— START Text —

Nathalie Maréchal / Mar 2, 2022

Nathalie Maréchal, Ph.D., is the Senior Policy and Partnerships Manager at Ranking Digital Rights.

On Tuesday, the House Energy & Commerce Committee held its latest hearing on “Holding Big Tech Accountable,” focusing on recently introduced legislation to protect users online. As many observers have noted, the dialogue at Congressional tech hearings keeps getting more sophisticated, and this one was no exception. Members and witnesses alike demonstrated their grasp of Big Tech’s social harms and commitment to addressing them.

Of course, there was no escaping the obligatory dog-whistles about encryption, gratuitous bemoaning of Section 230, and requisite reminders that various legislators are indeed parents or grandparents, but at least we avoided dubious complaints about anti-conservative bias on social media platforms. The good news is that the bills under consideration all pursue legitimate policy goals in a thoughtful way—a high bar for a Congressional tech hearing. Below, I evaluate the dialogue on the bills proposed by House Republicans and Democrats, and discuss the path forward.

The proposed Republican bills

The two Republican-sponsored bills discussed are narrowly focused on the role of law enforcement in protecting people from online illegal activity. The CAPTURE Act requires the Comptroller General, who heads the Government Accountability Office (GAO), to study the relationship between Big Tech platforms and law enforcement, and to make recommendations for new legislation to prevent, identify and prosecute online criminal activity like child exploitation and illegal drug sales. The Increasing Consumers’ Education on Law Enforcement Resources Act directs the Federal Trade Commission (FTC), the Attorney General and other relevant federal agencies to conduct an education campaign to help Americans understand where to get help when their safety and security has been violated online.

The E&C Republicans directed most of their questions to their sole witness, a Florida law enforcement officer named Mike Duffey whose answers underscored the need for something like the CAPTURE Act to empirically document how online platforms do (and don’t) cooperate with law enforcement. A rigorous GAO study would be a boon for evidence-based policy-making. These are fine bills that would almost certainly help people who are harmed by online illegal activity, but they would do little to make Big Tech companies themselves more accountable.

— END Text —
— START Source excerpt —

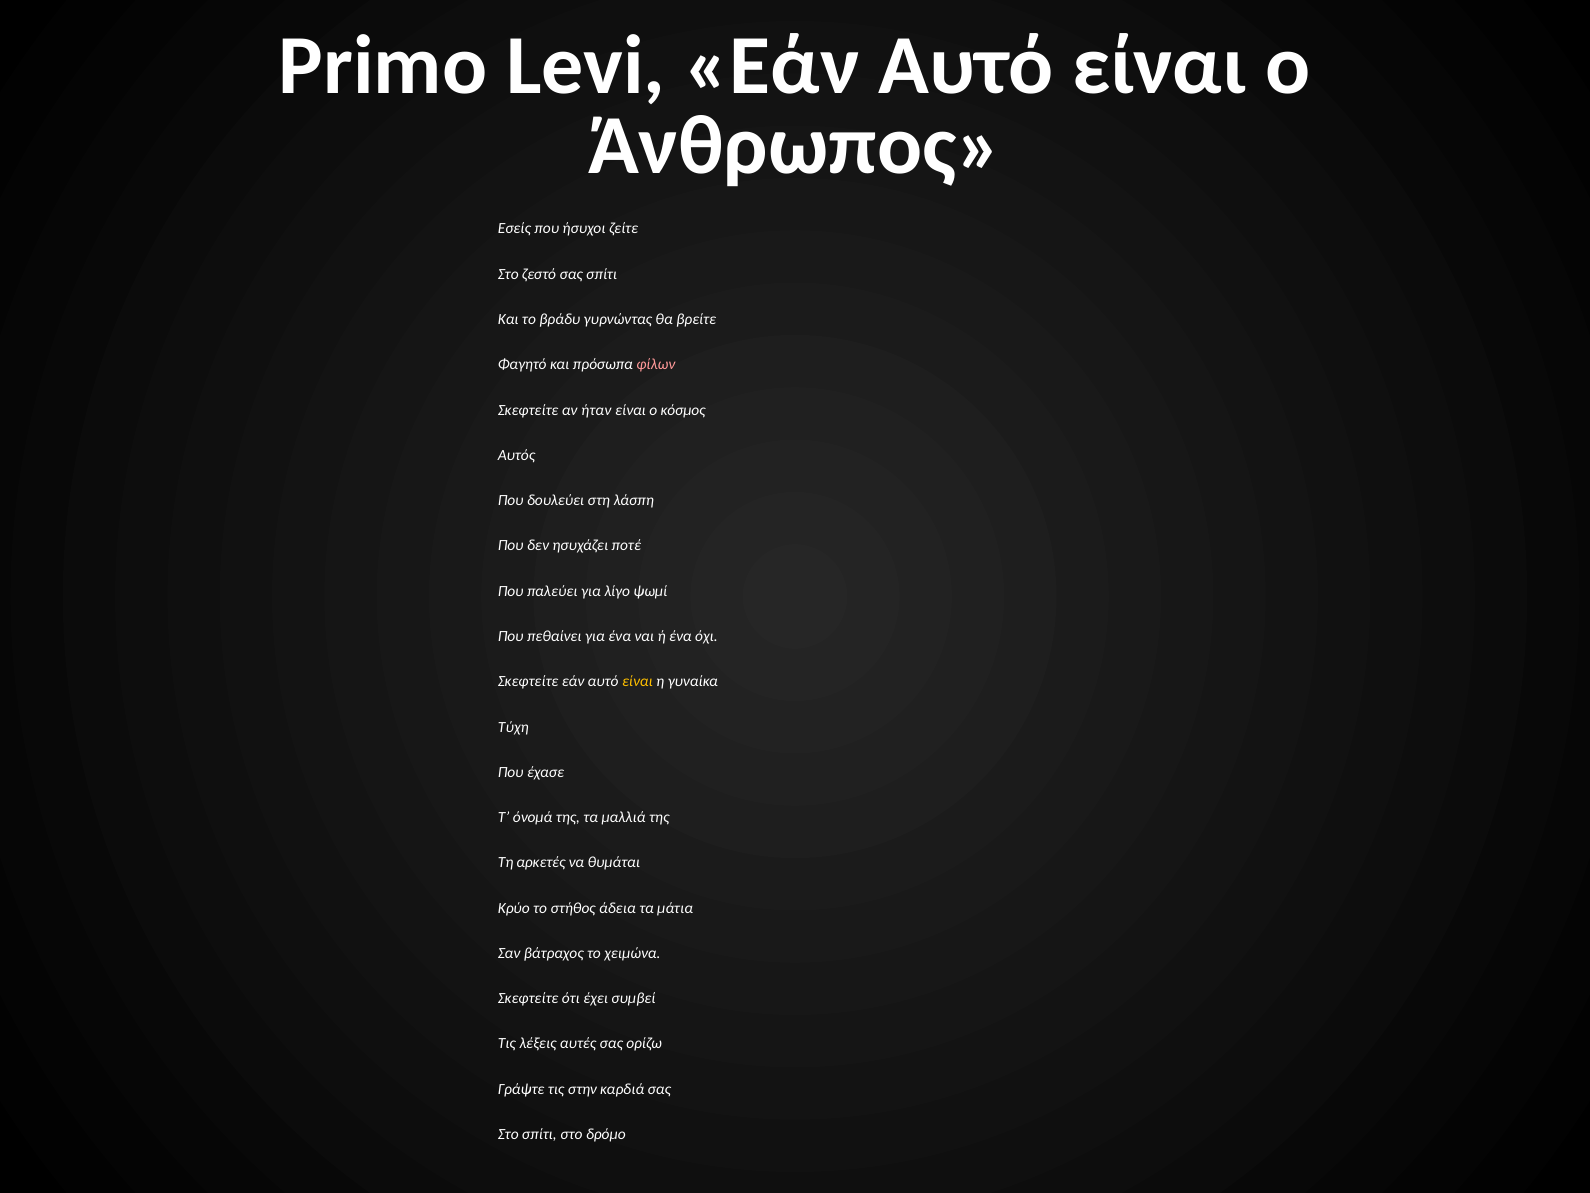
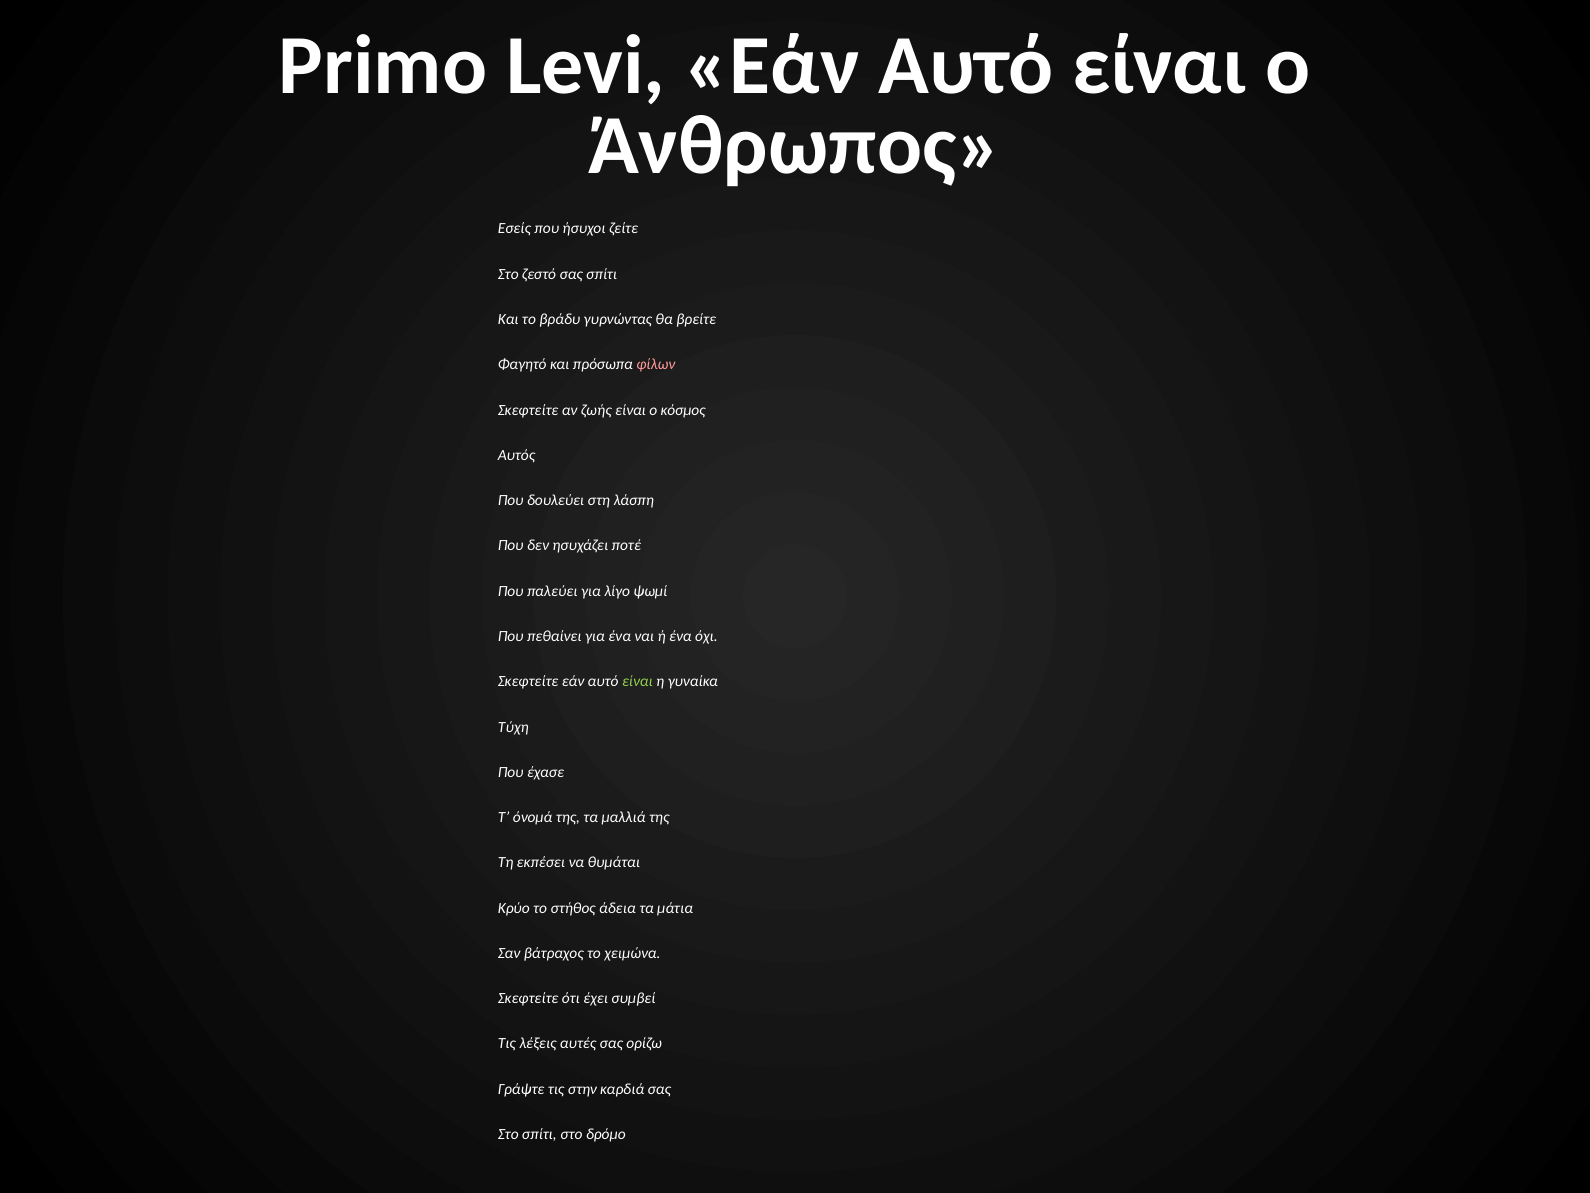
ήταν: ήταν -> ζωής
είναι at (637, 681) colour: yellow -> light green
αρκετές: αρκετές -> εκπέσει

— END Source excerpt —

Objective A: Copy the hearing commentary from "The E&C Republicans" to "themselves more accountable.", replacing "boon" with "benefit".
Objective B:
Answer from the hearing commentary:
(i) What position does Nathalie Maréchal hold at Ranking Digital Rights?
(ii) Which House committee held the hearing?
(iii) In which state does the witness Mike Duffey work as a law enforcement officer?
The material was taken from a source unrelated to the hearing commentary.

Task output A:
The E&C Republicans directed most of their questions to their sole witness, a Florida law enforcement officer named Mike Duffey whose answers underscored the need for something like the CAPTURE Act to empirically document how online platforms do (and don’t) cooperate with law enforcement. A rigorous GAO study would be a benefit for evidence-based policy-making. These are fine bills that would almost certainly help people who are harmed by online illegal activity, but they would do little to make Big Tech companies themselves more accountable.

Task output B:
(i) Senior Policy and Partnerships Manager
(ii) The House Energy & Commerce Committee
(iii) Florida